Authors : Laurence LUNEVILLE, David SIMEONE
Affiliations : CEA Saclay, DM2S/SERMA/LLPR-LRC CARMEN, Gif-sur-Yvette, France; CEA Saclay, DMN/SRMA/LA2M-LRC CARMEN, Gif-sur-Yvette, France
Resume : When a material is subjected to a flux of high-energy particles, its constituent atoms can be knocked from their equilibrium positions with a wide range of energies, depending on the exact nature of the collision.
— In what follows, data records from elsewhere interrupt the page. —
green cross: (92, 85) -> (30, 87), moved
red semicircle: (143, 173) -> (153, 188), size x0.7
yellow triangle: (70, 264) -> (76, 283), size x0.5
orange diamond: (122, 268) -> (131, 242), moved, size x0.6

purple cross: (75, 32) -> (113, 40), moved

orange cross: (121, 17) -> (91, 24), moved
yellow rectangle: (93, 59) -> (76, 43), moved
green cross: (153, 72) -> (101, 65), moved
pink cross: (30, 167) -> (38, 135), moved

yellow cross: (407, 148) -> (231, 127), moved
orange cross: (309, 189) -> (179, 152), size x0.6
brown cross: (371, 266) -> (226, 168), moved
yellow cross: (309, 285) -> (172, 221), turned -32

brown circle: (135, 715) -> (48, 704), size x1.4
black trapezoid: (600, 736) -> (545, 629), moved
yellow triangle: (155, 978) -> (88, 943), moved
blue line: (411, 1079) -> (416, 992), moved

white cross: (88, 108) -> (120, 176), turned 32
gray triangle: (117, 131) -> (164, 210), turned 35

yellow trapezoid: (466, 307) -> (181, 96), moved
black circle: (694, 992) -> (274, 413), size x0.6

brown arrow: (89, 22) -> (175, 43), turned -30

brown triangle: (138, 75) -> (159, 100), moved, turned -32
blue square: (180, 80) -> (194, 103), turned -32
The spectrum of damage energy, derived from the exact knowledge of the recoil spectra for each nuclear reaction occurring in the solid, constitutes a vital data set required for understanding how materials evolve under irradiation. The knowledge of such damage energy is relevant to compare the impact of different facilities on the structural behavior and relevant properties of materials. The DART code was developed to give a comparison of radiation damage produced in materials by different nuclear plants and particle accelerators.